If Fifth Third had managed to collect funds from the contractor before default, that is, before the surety became obligated to perform on its bond, the surety cannot claw back the money, but after that obligation was triggered, all funds due to Krahl for work already done are subordinated equitably to the surety. Indeed, for a significant period of time, the bank is in a better position to collect what it is owed from the contractor. Both banks and sureties usually have the right to monitor the progress, performance and solvency of a contractor engaged in construction work. The degree to which either of them do so is left to their discretion. The level of scrutiny varies from project to project and neither party has offered evidence on this point. It is clear that a bank, concerned about repayment of loans, has, in theory at least, a head start on requiring some repayments. From the beginning, the contractor owes money to the bank. Until the contractor fails, the surety has no obligation to perform the contractor's work and no right to collect funds owed to the contractor by the project owner. In this case, the contractor's enterprise came to a sudden demise which, I infer, was a surprise to both bank and surety.

There is no governing precedent in this state. Neither this Court nor our Court of Appeals appears to have issued clear precedent. The precedents relied upon come from many states and more than one circuit. I have found the case of National Shawmut Bank persuasive. It is consistent with an underlying policy to protect the interests of the surety on the premise that the social and economic benefits of favoring the interests of the surety in construction projects are substantially greater than those which come from traditional bank loans. Indeed the bank recognizes this in its acceptance of the primacy of the surety on bonded projects.
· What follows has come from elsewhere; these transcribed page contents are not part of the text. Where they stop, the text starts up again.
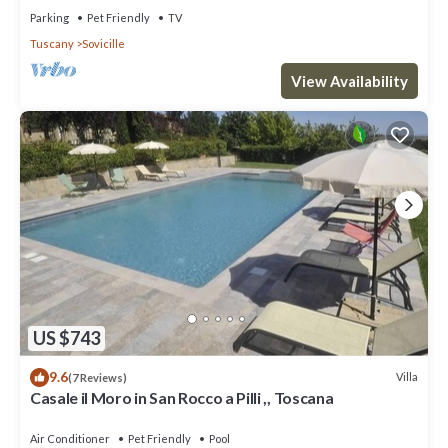
Parking
Pet Friendly
TV
Tuscany
Sovicille
View Availability
US $743
9.6
Villa
(7 Reviews)
Casale il Moro in San Rocco a Pilli ,, Toscana
Air Conditioner
Pet Friendly
Pool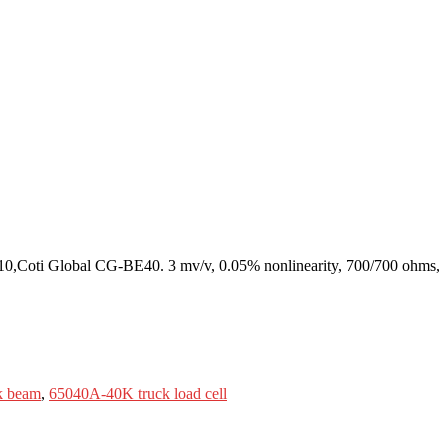
0,Coti Global CG-BE40. 3 mv/v, 0.05% nonlinearity, 700/700 ohms,
k beam
,
65040A-40K truck load cell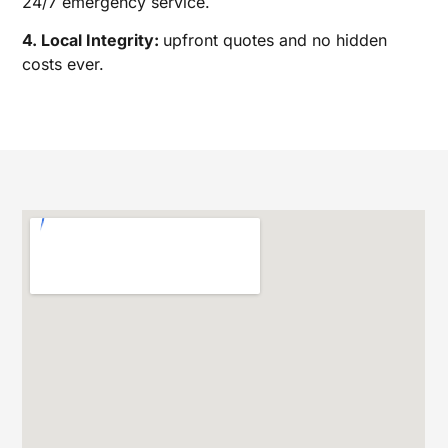
24/7 emergency service.
4. Local Integrity:
upfront quotes and no hidden
costs ever.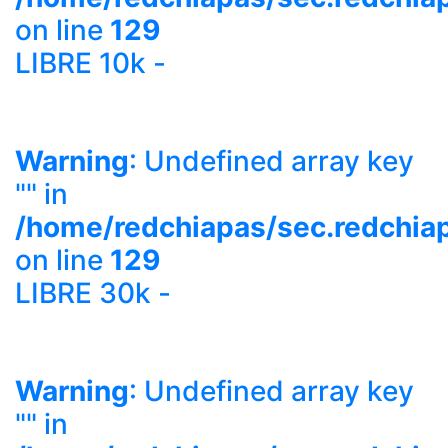
on line
129
LIBRE 10k -
Warning
: Undefined array key
"" in
/home/redchiapas/sec.redchia
on line
129
LIBRE 30k -
Warning
: Undefined array key
"" in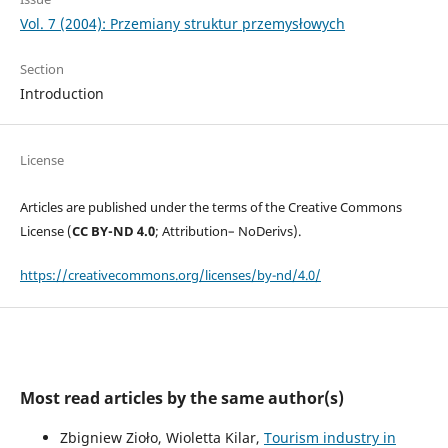
Vol. 7 (2004): Przemiany struktur przemysłowych
Section
Introduction
License
Articles are published under the terms of the Creative Commons
License (
CC BY-ND 4.0
; Attribution– NoDerivs).
https://creativecommons.org/licenses/by-nd/4.0/
Most read articles by the same author(s)
Zbigniew Zioło, Wioletta Kilar,
Tourism industry in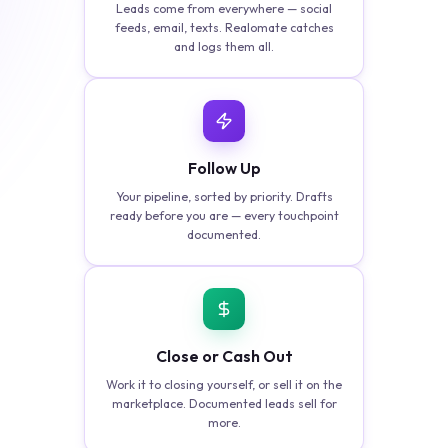
Leads come from everywhere — social
feeds, email, texts. Realomate catches
and logs them all.
Follow Up
Your pipeline, sorted by priority. Drafts
ready before you are — every touchpoint
documented.
Close or Cash Out
Work it to closing yourself, or sell it on the
marketplace. Documented leads sell for
more.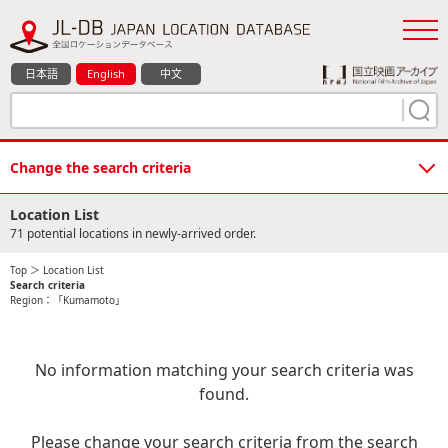
日本語
English
中文
Change the search criteria
Location List
71 potential locations in newly-arrived order.
Top
＞ Location List
Search criteria
Region：「Kumamoto」
No information matching your search criteria was
found.
Please change your search criteria from the search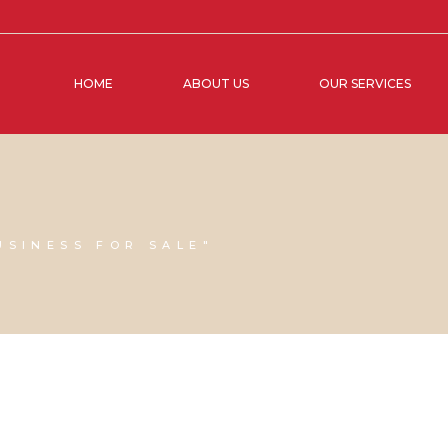
HOME
ABOUT US
OUR SERVICES
USINESS FOR SALE"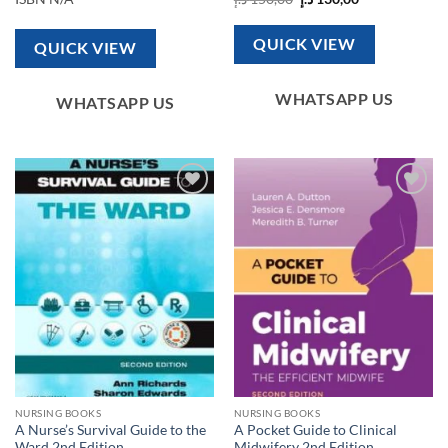
price
price
was:
is:
150,00 د.إ.
130,00 د.إ.
QUICK VIEW
QUICK VIEW
WHATSAPP US
WHATSAPP US
Add to
Add to
wishlist
wishlist
NURSING BOOKS
NURSING BOOKS
A Nurse’s Survival Guide to the
A Pocket Guide to Clinical
Ward 2nd Edition
Midwifery 2nd Edition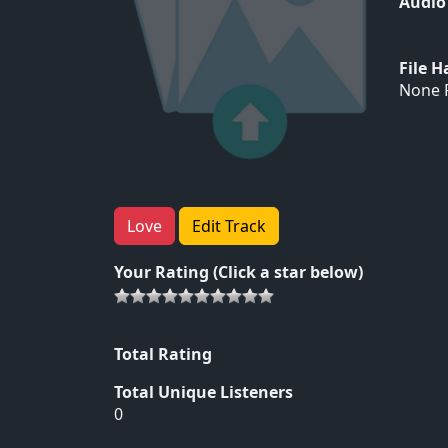
Audio
File 
None F
Love
Edit Track
Your Rating (Click a star below)
Total Rating
Total Unique Listeners
0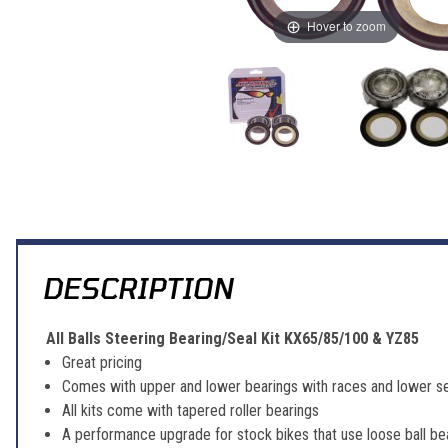
Hover to zoom
Thumbnail Filmstrip of All Balls Steering Bearing/Seal Kit KX65/85/
DESCRIPTION
All Balls Steering Bearing/Seal Kit KX65/85/100 & YZ85
Great pricing
Comes with upper and lower bearings with races and lower se
All kits come with tapered roller bearings
A performance upgrade for stock bikes that use loose ball be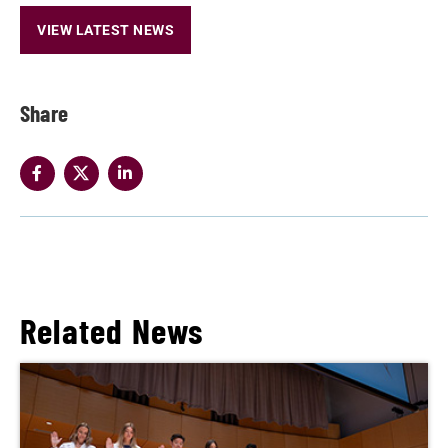
VIEW LATEST NEWS
Share
Related News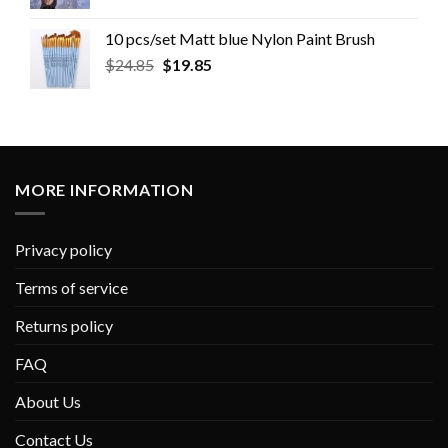
10 pcs/set Matt blue Nylon Paint Brush
$
24.85
$
19.85
MORE INFORMATION
Privacy policy
Terms of service
Returns policy
FAQ
About Us
Contact Us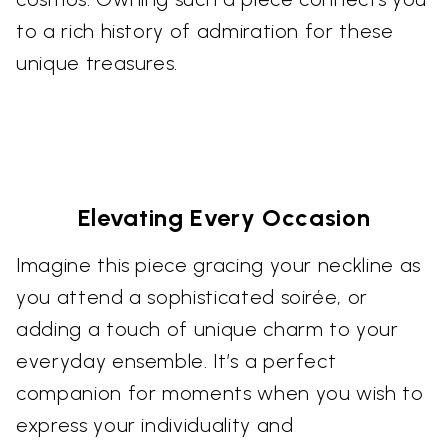
to a rich history of admiration for these
unique treasures.
Elevating Every Occasion
Imagine this piece gracing your neckline as
you attend a sophisticated soirée, or
adding a touch of unique charm to your
everyday ensemble. It’s a perfect
companion for moments when you wish to
express your individuality and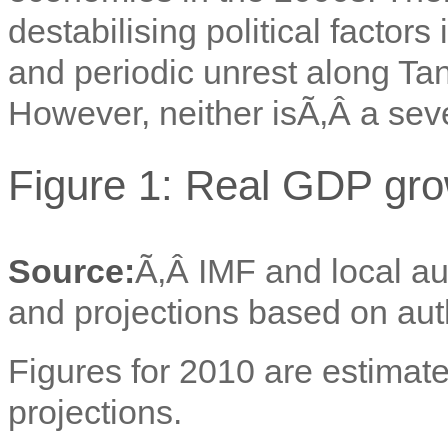
destabilising political factor
and periodic unrest along Ta
However, neither isÃ‚Â
a seve
Figure 1: Real GDP gro
Source:
Ã‚Â IMF and local au
and projections based on aut
Figures for 2010 are estimate
projections.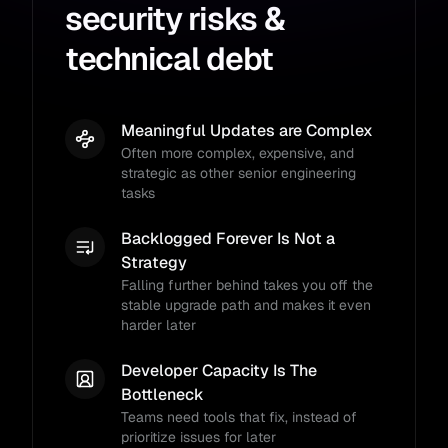
security risks &
technical debt
Meaningful Updates are Complex
Often more complex, expensive, and
strategic as other senior engineering
tasks
Backlogged Forever Is Not a
Strategy
Falling further behind takes you off the
stable upgrade path and makes it even
harder later
Developer Capacity Is The
Bottleneck
Teams need tools that fix, instead of
prioritize issues for later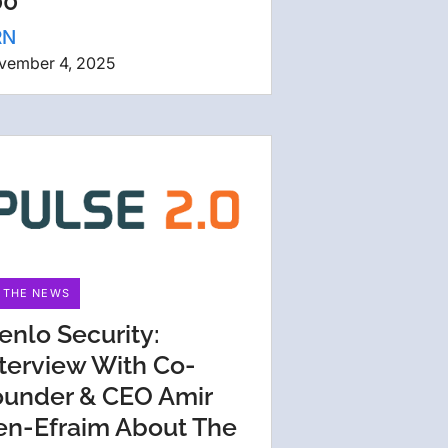
00
RN
vember 4, 2025
N THE NEWS
enlo Security:
nterview With Co-
ounder & CEO Amir
en-Efraim About The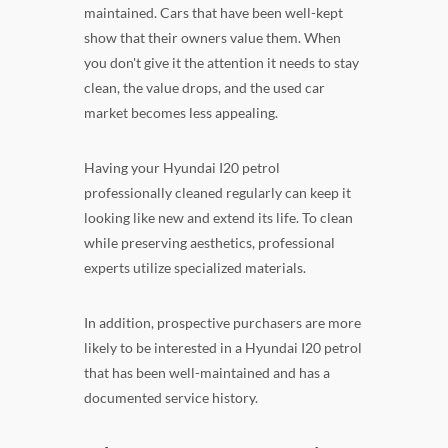
maintained. Cars that have been well-kept
show that their owners value them. When
you don't give it the attention it needs to stay
clean, the value drops, and the used car
market becomes less appealing.
Having your Hyundai I20 petrol
professionally cleaned regularly can keep it
looking like new and extend its life. To clean
while preserving aesthetics, professional
experts utilize specialized materials.
In addition, prospective purchasers are more
likely to be interested in a Hyundai I20 petrol
that has been well-maintained and has a
documented service history.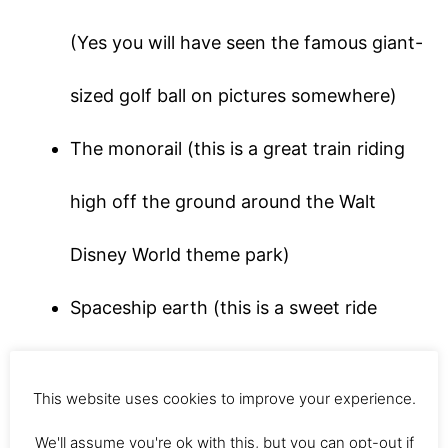
(Yes you will have seen the famous giant-
sized golf ball on pictures somewhere)
The monorail (this is a great train riding
high off the ground around the Walt
Disney World theme park)
Spaceship earth (this is a sweet ride
inside the giant golf ball, expect to be
This website uses cookies to improve your experience.
taken through time and learn about the
We'll assume you're ok with this, but you can opt-out if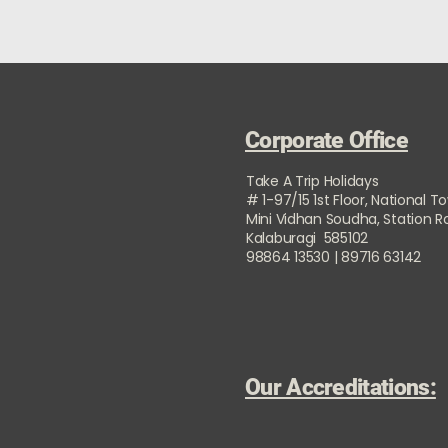
Corporate Office
Take A Trip Holidays
# 1-97/15 1st Floor, National T
Mini Vidhan Soudha, Station 
Kalaburagi 585102
98864 13530 | 89716 63142
Our Accreditations: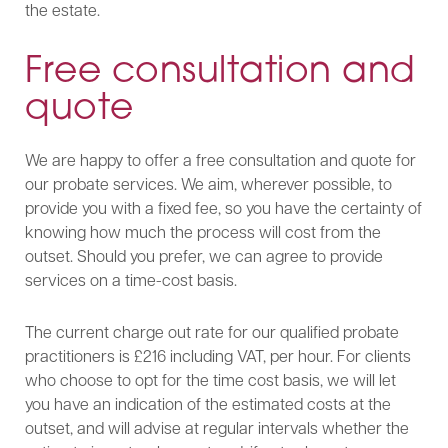
the estate.
Free consultation and
quote
We are happy to offer a free consultation and quote for
our probate services. We aim, wherever possible, to
provide you with a fixed fee, so you have the certainty of
knowing how much the process will cost from the
outset. Should you prefer, we can agree to provide
services on a time-cost basis.
The current charge out rate for our qualified probate
practitioners is £216 including VAT, per hour. For clients
who choose to opt for the time cost basis, we will let
you have an indication of the estimated costs at the
outset, and will advise at regular intervals whether the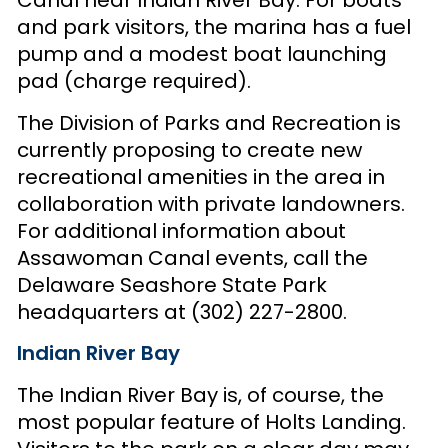
Canal near Indian River Bay. For boats
and park visitors, the marina has a fuel
pump and a modest boat launching
pad (charge required).
The Division of Parks and Recreation is
currently proposing to create new
recreational amenities in the area in
collaboration with private landowners.
For additional information about
Assawoman Canal events, call the
Delaware Seashore State Park
headquarters at (302) 227-2800.
Indian River Bay
The Indian River Bay is, of course, the
most popular feature of Holts Landing.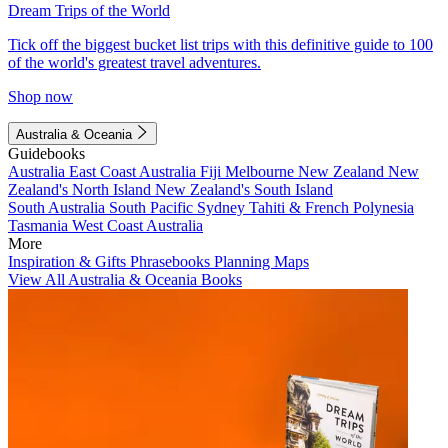
Dream Trips of the World
Tick off the biggest bucket list trips with this definitive guide to 100
of the world's greatest travel adventures.
Shop now
Australia & Oceania
Guidebooks
Australia
East Coast Australia
Fiji
Melbourne
New Zealand
New
Zealand's North Island
New Zealand's South Island
South Australia
South Pacific
Sydney
Tahiti & French Polynesia
Tasmania
West Coast Australia
More
Inspiration & Gifts
Phrasebooks
Planning Maps
View All Australia & Oceania Books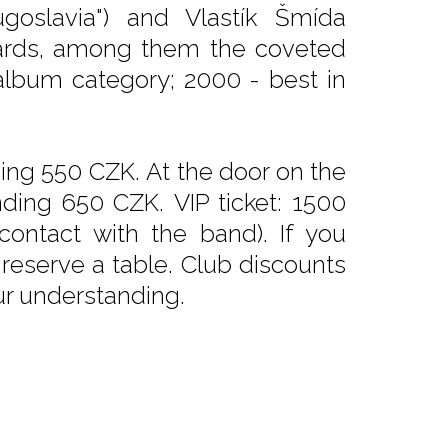
Yugoslavia") and Vlastík Šmída
wards, among them the coveted
album category; 2000 - best in
nding 550 CZK. At the door on the
ding 650 CZK. VIP ticket: 1500
contact with the band). If you
 reserve a table. Club discounts
ur understanding.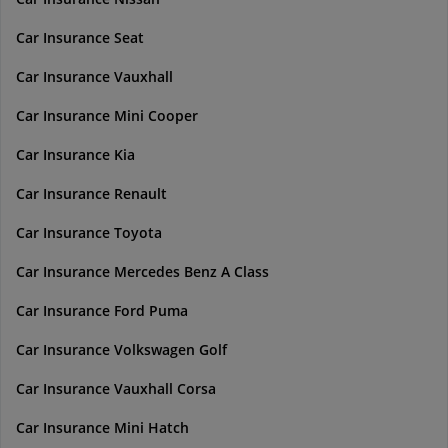
Car Insurance Seat
Car Insurance Vauxhall
Car Insurance Mini Cooper
Car Insurance Kia
Car Insurance Renault
Car Insurance Toyota
Car Insurance Mercedes Benz A Class
Car Insurance Ford Puma
Car Insurance Volkswagen Golf
Car Insurance Vauxhall Corsa
Car Insurance Mini Hatch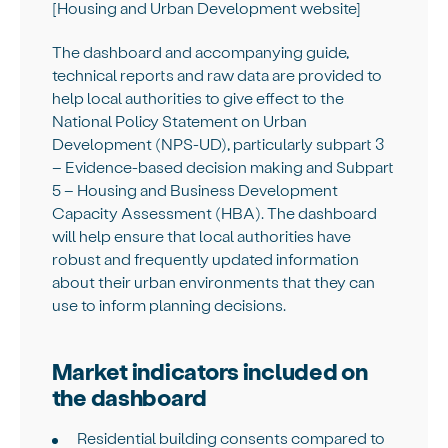
[Housing and Urban Development website]
The dashboard and accompanying guide,
technical reports and raw data are provided to
help local authorities to give effect to the
National Policy Statement on Urban
Development (NPS-UD), particularly subpart 3
– Evidence-based decision making and Subpart
5 – Housing and Business Development
Capacity Assessment (HBA). The dashboard
will help ensure that local authorities have
robust and frequently updated information
about their urban environments that they can
use to inform planning decisions.
Market indicators included on
the dashboard
Residential building consents compared to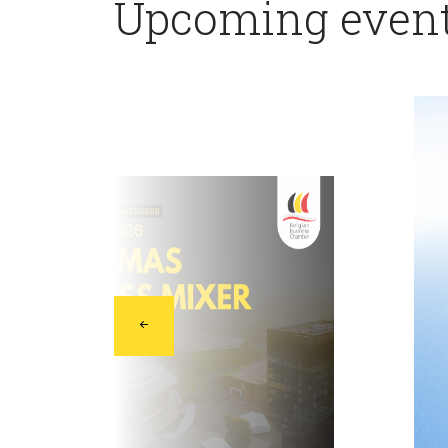
Upcoming even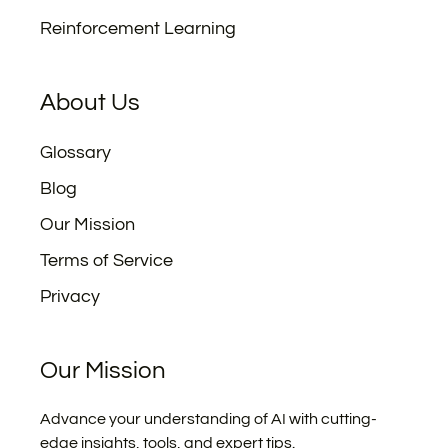
Reinforcement Learning
About Us
Glossary
Blog
Our Mission
Terms of Service
Privacy
Our Mission
Advance your understanding of AI with cutting-
edge insights, tools, and expert tips.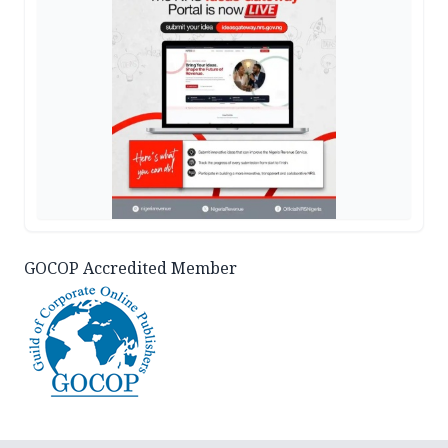
GOCOP Accredited Member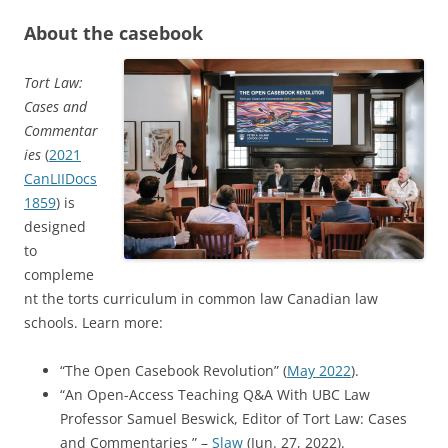
About the casebook
Tort Law:
Cases and
Commentar
ies
(
2021
CanLIIDocs
1859
) is
designed
to
compleme
nt the torts curriculum in common law Canadian law
schools. Learn more:
“The Open Casebook Revolution” (
May 2022
).
“An Open-Access Teaching Q&A With UBC Law
Professor Samuel Beswick, Editor of Tort Law: Cases
and Commentaries ” –
Slaw
(Jun. 27, 2022).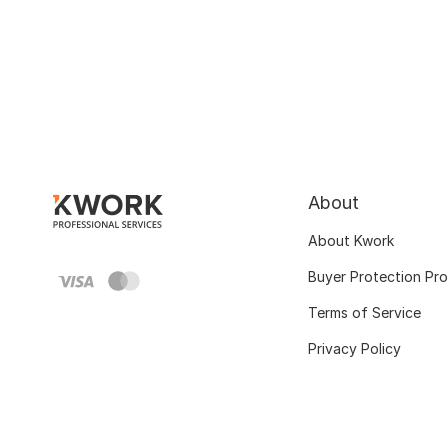
About
About Kwork
Buyer Protection Pr
Terms of Service
Privacy Policy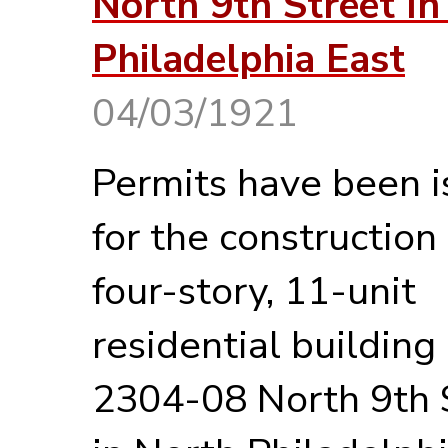
North 9th Street In
Philadelphia East
04/03/1921
Permits have been 
for the construction 
four-story, 11-unit
residential building
2304-08 North 9th 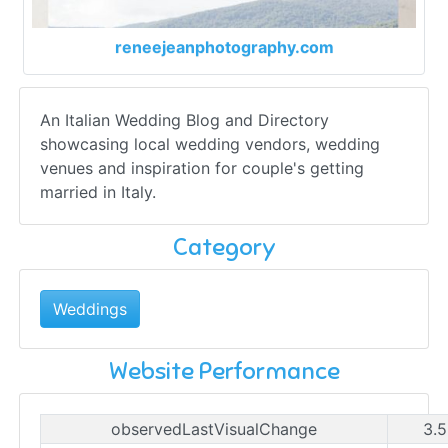
reneejeanphotography.com
An Italian Wedding Blog and Directory
showcasing local wedding vendors, wedding
venues and inspiration for couple's getting
married in Italy.
Category
Weddings
Website Performance
observedLastVisualChange
3.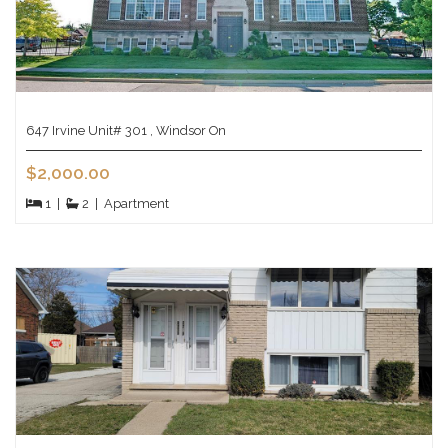
647 Irvine Unit# 301 , Windsor On
$2,000.00
1
|
2
|
Apartment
An argument can be made that policy which grants a surety primacy on Non-Bonded Projects ought to be changed but, given long-standing precedent and policy, the change should come from legislation. The security of the surety on construction projects is favored because of the social and economic harm done whenever a large construction project stands incomplete, perhaps dangerous to the public and esthetically revolting, and always serving no useful purpose.

Traveler's motion for partial summary judgment is granted.